--- GIVEN INFORMATION ---
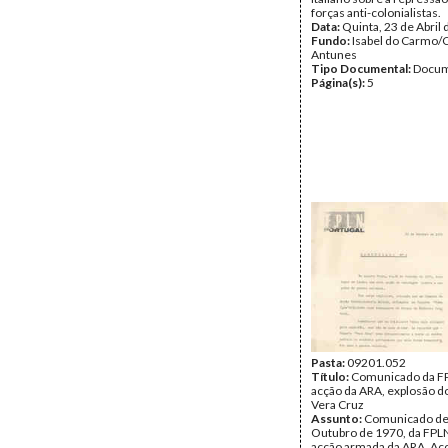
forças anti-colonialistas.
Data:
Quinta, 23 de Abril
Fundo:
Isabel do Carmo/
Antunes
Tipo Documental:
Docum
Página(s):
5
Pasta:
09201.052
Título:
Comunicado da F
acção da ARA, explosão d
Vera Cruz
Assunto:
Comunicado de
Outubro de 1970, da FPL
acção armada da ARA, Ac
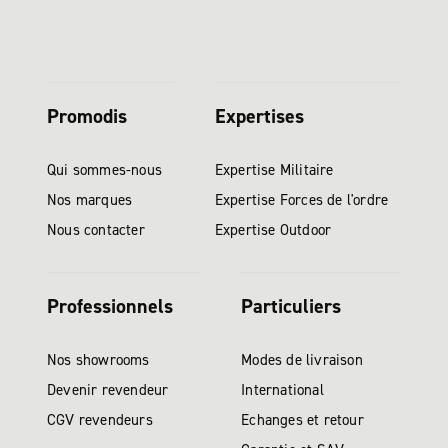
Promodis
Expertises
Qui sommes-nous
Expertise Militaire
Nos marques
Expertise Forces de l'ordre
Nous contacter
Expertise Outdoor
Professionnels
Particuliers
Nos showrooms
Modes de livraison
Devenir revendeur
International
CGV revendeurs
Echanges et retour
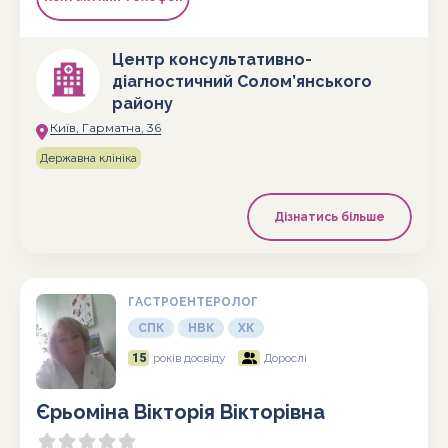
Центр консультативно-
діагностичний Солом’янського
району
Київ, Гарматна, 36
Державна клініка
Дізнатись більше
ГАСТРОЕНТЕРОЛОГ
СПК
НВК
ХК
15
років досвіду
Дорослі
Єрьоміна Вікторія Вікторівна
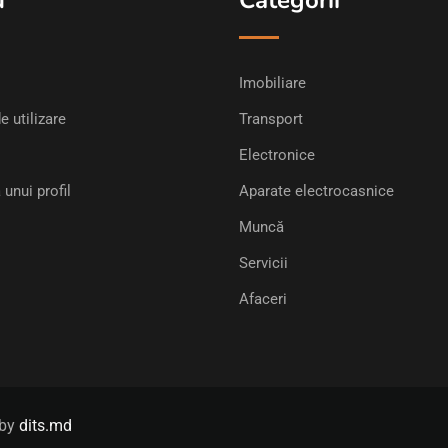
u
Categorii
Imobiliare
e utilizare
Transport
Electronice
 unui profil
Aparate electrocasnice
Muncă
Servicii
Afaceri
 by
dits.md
---
--- GIVEN INFORMATION ---
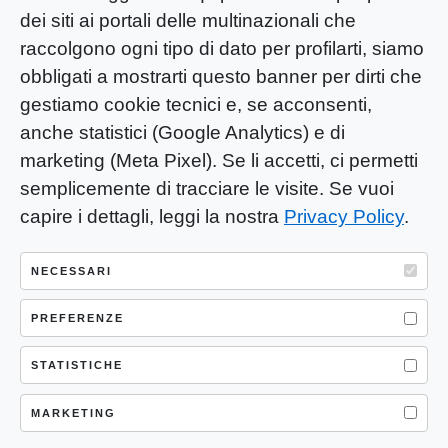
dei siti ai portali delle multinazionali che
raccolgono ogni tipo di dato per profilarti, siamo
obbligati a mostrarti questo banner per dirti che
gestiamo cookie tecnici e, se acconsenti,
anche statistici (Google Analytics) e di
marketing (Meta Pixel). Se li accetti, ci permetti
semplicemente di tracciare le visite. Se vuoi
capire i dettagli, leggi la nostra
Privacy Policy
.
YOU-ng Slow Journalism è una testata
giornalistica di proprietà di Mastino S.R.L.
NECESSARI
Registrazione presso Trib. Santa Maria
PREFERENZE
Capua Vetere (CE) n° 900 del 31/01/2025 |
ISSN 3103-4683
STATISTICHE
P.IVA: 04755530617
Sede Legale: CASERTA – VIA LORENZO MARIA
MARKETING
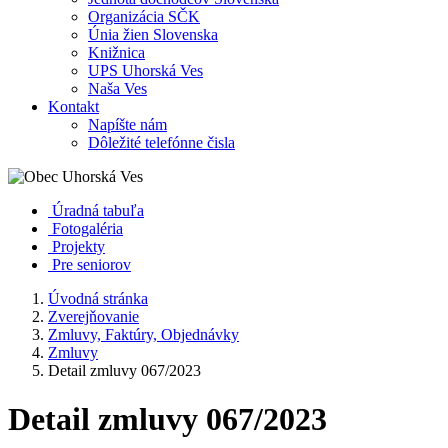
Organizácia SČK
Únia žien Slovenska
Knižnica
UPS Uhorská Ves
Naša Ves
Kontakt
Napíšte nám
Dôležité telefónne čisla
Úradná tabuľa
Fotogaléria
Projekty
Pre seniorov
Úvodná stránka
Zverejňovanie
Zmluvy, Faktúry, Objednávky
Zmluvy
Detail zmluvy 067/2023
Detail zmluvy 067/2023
---
[TASK ITEM]: Keep only those lines of the records that hold "acção", and return them.

[EXERCISE OUTPUT]:
acção da ARA, explosão d
acção armada da ARA, Ac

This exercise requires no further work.